[Por considerarlo de interés a propósito de las críticas vertidas a raíz de las impugnaciones jurisdiccionales durante la precampaña, publico en forma de articulo declaraciones vertidas al periodista Abel Guzman Then en el Diario Libre del 12 de julio de 2018].
La judicialización de la política es sana en la medida en que significa la juridificación de la política, es decir, el sometimiento a Derecho del Estado y los partidos. Si se compara con la política de la violencia y la persecución política, propia de la era de los presos políticos, torturados, muertos, desaparecidos y exiliados de la dictadura de Trujillo y de la dictablanda de Balaguer, no hay dudas que la judicialización de la política, en cuanto significa control jurisdiccional de las acciones estatales y políticas, es un paso de avance que evidencia el grado de desarrollo de una sociedad. Como hoy las decisiones estatales no son políticamente puras, es decir, como todo acto estatal, aun discrecional, debe estar fundado en Derecho o, por lo menos, previa y legalmente habilitado, todo acto –u omisión- del Estado es eventualmente impugnable ante la jurisdicción de los tribunales. De ahí que nada estatal le sea ajeno al poder jurisdiccional. Por eso, la teoría de los actos de gobierno, de los actos políticos, de las cuestiones políticas que no serían justiciables, es constitucionalmente inadmisible en nuestro ordenamiento. Y de ahí también la preeminencia que adquieren los tribunales como hacedores de las políticas públicas, para la protección de los derechos individuales, sociales y colectivos.

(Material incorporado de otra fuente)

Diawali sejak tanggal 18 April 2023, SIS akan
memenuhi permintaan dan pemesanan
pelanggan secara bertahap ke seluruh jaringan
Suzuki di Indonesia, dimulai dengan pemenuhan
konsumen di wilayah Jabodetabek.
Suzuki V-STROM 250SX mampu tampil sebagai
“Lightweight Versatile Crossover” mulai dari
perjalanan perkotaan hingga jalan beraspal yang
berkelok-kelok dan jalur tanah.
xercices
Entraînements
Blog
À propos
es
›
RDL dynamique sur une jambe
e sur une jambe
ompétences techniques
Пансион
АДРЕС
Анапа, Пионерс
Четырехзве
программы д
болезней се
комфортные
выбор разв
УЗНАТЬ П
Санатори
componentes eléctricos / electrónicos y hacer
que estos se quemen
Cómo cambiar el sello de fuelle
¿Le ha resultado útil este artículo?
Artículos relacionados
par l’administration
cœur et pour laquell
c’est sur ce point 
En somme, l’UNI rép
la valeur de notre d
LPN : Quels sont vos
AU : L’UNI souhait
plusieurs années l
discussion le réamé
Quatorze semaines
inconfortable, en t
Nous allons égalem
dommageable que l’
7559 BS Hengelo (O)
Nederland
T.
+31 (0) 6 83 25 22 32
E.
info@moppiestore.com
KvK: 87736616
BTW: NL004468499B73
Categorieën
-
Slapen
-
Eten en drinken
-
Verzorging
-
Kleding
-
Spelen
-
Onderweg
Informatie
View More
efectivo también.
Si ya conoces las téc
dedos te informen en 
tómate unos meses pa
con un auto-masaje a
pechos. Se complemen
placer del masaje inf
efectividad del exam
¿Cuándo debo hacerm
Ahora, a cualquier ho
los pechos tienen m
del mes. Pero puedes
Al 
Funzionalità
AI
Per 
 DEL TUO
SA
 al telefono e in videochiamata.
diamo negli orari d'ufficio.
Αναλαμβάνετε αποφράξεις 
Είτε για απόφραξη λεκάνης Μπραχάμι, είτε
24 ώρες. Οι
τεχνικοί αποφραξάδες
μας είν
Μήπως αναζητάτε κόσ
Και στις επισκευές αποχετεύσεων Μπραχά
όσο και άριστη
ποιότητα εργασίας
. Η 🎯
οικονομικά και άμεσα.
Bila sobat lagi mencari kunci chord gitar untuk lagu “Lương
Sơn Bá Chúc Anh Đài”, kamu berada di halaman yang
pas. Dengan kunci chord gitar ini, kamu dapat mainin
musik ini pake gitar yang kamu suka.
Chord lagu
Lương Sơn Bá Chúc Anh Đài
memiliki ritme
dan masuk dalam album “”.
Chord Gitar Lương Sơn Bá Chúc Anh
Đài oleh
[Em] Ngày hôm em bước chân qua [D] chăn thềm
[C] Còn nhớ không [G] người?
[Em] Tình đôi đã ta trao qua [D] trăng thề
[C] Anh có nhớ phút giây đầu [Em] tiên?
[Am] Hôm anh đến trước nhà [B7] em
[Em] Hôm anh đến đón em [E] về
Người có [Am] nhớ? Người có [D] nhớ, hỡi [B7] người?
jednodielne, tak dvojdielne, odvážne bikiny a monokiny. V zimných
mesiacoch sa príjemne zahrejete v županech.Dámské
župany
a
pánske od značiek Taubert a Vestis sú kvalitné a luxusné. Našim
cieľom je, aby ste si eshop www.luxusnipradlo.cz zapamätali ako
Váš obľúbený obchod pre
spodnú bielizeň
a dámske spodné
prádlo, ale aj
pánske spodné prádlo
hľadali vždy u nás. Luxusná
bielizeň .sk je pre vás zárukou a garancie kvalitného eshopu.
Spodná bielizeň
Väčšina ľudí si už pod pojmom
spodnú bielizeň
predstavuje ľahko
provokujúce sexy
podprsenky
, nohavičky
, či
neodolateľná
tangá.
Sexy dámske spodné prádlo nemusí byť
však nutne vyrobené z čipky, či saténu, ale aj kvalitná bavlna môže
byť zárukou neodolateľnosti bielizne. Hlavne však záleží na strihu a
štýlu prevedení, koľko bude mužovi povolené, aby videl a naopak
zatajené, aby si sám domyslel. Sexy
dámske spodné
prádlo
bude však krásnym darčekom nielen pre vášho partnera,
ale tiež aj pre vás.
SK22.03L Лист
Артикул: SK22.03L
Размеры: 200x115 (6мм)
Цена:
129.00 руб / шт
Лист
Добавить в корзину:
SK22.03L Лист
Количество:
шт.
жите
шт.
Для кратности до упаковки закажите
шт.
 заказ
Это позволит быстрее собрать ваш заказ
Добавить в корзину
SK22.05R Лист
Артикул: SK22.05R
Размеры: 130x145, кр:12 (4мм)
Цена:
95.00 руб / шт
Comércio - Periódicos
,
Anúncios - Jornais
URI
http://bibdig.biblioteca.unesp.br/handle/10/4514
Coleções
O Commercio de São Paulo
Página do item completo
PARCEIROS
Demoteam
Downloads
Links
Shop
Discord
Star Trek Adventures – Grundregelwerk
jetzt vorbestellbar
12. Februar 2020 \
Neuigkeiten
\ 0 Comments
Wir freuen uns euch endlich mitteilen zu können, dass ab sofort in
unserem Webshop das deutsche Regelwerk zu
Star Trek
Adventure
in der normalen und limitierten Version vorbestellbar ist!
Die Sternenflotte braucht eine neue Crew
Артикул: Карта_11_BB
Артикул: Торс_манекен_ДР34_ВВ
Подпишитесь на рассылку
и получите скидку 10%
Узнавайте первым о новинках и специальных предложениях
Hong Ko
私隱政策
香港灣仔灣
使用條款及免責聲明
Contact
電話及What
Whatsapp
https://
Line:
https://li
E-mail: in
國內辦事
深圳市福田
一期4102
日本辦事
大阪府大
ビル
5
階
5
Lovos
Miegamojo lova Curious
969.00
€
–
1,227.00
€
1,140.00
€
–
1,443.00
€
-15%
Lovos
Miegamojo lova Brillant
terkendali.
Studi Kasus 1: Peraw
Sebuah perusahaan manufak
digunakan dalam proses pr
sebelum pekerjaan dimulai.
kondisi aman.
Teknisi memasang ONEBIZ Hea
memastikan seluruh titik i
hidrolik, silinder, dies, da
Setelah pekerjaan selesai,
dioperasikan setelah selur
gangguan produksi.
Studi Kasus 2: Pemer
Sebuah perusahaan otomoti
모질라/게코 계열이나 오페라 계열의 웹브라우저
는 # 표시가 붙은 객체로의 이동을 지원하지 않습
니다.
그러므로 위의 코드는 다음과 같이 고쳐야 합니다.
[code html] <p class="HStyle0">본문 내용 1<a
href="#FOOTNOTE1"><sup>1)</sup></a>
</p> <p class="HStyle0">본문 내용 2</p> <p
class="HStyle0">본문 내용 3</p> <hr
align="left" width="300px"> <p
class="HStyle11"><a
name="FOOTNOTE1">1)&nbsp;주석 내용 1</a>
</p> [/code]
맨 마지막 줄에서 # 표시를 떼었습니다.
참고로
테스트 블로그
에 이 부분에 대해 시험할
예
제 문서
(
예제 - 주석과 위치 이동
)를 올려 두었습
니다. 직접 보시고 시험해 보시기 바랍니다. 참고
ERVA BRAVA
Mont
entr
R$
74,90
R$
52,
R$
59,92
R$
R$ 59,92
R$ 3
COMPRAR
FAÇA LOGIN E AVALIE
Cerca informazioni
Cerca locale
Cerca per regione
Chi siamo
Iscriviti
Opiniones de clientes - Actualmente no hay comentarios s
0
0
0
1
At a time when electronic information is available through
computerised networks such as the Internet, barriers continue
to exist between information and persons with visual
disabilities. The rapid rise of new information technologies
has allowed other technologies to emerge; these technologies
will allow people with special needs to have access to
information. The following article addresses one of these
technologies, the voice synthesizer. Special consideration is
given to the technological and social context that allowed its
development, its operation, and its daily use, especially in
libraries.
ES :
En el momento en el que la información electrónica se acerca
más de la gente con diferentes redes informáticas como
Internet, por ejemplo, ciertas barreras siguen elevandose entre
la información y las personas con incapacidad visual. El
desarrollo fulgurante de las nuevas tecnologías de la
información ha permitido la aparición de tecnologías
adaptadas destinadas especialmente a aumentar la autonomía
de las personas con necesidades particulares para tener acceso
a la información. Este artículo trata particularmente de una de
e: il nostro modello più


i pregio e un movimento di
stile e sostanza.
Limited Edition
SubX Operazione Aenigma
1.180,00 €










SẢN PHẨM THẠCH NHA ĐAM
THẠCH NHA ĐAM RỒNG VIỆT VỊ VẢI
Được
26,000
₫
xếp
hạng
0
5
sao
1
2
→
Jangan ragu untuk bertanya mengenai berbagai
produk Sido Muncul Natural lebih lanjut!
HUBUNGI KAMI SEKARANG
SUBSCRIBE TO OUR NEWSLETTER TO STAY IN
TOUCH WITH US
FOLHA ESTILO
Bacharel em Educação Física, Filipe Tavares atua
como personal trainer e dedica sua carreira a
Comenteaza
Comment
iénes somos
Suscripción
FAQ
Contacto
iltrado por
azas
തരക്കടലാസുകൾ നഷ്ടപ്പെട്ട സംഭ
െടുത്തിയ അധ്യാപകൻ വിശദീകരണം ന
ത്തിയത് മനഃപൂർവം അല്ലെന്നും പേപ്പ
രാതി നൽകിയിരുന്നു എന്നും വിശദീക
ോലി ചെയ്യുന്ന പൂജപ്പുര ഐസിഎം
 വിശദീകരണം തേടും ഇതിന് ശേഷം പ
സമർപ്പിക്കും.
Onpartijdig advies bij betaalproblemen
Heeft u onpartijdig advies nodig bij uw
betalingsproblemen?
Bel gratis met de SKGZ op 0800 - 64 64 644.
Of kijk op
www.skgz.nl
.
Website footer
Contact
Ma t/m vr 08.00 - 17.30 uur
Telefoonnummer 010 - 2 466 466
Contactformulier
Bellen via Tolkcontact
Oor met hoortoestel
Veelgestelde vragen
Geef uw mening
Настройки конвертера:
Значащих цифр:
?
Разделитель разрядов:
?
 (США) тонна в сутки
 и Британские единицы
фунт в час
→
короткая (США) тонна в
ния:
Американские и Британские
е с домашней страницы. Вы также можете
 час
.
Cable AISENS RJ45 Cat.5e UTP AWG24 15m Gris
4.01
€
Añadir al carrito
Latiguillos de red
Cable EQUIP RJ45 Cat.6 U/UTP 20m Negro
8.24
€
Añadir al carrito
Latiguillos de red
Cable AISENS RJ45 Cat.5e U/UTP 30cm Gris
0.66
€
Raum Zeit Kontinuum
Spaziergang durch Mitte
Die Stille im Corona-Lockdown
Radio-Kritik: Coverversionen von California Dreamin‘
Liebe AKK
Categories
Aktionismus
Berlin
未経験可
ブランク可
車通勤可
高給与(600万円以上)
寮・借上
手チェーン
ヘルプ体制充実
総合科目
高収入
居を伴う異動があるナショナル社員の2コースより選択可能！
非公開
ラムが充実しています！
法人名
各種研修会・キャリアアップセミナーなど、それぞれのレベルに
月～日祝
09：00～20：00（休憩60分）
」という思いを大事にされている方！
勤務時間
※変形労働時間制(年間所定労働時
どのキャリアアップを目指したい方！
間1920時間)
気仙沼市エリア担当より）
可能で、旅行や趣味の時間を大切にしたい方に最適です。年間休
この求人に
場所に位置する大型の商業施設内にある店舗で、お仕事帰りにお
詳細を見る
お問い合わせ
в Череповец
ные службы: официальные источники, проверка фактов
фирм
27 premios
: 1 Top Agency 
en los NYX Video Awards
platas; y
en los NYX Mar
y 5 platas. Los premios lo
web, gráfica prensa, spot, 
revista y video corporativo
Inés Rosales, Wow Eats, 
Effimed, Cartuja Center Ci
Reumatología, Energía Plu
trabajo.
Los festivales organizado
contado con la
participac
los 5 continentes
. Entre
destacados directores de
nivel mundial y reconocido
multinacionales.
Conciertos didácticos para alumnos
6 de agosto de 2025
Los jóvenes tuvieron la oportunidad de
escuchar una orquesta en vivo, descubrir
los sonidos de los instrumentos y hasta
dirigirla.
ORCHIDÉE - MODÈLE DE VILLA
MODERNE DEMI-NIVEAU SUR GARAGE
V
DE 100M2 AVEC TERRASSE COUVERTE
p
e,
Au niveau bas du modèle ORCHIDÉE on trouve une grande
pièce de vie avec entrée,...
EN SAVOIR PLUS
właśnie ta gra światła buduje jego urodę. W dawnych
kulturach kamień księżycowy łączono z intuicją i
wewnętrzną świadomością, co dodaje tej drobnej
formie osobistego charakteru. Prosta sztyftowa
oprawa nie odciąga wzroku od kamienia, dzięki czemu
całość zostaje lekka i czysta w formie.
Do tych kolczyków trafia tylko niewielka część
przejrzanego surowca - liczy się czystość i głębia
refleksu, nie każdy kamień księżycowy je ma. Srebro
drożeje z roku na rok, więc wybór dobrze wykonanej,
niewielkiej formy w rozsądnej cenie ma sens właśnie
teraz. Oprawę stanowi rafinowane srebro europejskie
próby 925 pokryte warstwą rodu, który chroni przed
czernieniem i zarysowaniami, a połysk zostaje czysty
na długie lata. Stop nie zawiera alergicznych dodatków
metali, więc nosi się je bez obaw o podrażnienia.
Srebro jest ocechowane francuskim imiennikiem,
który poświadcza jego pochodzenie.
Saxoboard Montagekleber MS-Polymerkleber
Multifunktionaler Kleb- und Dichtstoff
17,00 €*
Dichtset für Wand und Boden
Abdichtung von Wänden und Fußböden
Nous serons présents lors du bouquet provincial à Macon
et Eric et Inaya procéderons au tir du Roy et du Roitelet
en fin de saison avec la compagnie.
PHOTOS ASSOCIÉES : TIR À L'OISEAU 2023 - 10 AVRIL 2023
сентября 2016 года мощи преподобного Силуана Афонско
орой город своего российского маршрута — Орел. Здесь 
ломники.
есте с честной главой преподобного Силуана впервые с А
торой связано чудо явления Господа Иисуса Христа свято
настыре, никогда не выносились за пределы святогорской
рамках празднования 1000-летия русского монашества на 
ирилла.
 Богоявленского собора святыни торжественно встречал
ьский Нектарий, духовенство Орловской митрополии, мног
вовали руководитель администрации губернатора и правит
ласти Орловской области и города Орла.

Por eso, ha sido positiva la creación de dos nuevas Altas Cortes como el Tribunal Constitucional y el Tribunal Superior Electoral, con la posibilidad de controlar la constitucionalidad y la legalidad de los actos políticos y electorales y domesticar esos nuevos Leviatanes, esos nuevos ogros filantrópicos, que son los partidos políticos, que hoy no pueden ser concebidos al margen de la misión constitucional que desempeñan en la articulación concreta de la voluntad popular. Nada político, por tanto, le es ajeno al poder jurisdiccional del Poder Judicial, el Tribunal Constitucional y el Tribunal Superior Electoral. La alta litigiosidad de los asuntos político-electorales es signo de salud del cuerpo político y no de una enfermedad. Esto, sin perjuicio de que todos los tribunales, en mayor o menor grado, atendiendo a una política de autor restricción o deferencia judicial, reconocen mayores o niveles de discrecionalidad política -que no arbitrariedad- a los órganos constitucionales y a las administraciones públicas.
Ahora bien, una cosa es la judicialización de la política y otra la politización de la justicia. Esta politización se produce cuando se nombran los cargos en las Altas Cortes atendiendo más que a su preparación, solvencia moral e ideología jurídica y jurisdiccional del juez (interpretación literal o extensiva de los textos, qué piensa del aborto, de la inmigración ilegal, de los partidos, de la castración química de los agresores sexuales, de la pena de muerte, etc.) a su adscripción a un partido o a una facción partidaria (lo que no significa que un buen jurista, militante o dirigente de un partido no pueda ser juez de una Alta Corte); cuando las decisiones no están fundadas en (buen o mal) Derecho sino en la simple voluntad medalaganaria del arbitrio político; cuando se usan los tribunales como mecanismos de persecución política disfrazados de proceso judicial, lo que hoy se llama “lawfare” (guerra jurídica) y cuando el populismo penal permea la justicia en la creación de un Derecho penal simbólico en la guerra contra la delincuencia, un neopunitivismo que deroga las garantías penales sustantivas y procesales contra personas vistas como enemigos más que como ciudadanos o humanos con derechos, que son condenadas previamente por juicios paralelos llevados ante el cuarto poder del Estado que es la prensa.
Ahora bien, la selección de las Altas Cortes es, debe ser y no puede dejar de ser política, a pesar de los que pretenden una total e imposible neutralización de los poderes políticos, en la medida en que estos poderes políticos tienen el derecho de llenar los altos cargos jurisdiccionales por profesionales solventes moral y profesionalmente, pero que respondan a una ideología jurídica y jurisdiccional que debe ser explicitada en las vistas públicas ante el Consejo Nacional de la Magistratura, para que así estos cargos no sean llenados con jueces supuestamente insípidos, inodoros e incoloros desde la perspectiva política, pero que en realidad esconden su agenda o ideología político-partidaria, la cual luego meten de contrabando en la motivación de sus sentencias bajo la mampara de una malentendida ponderación judicial que, trasmutando las precompresiones jurídicas en prejuicios puros y duros, se transforma en un verdadero bamboleo interpretativo conducente directamente a la “alquimia interpretativa” (Sagues) y al maltrato constitucional (Gargarella).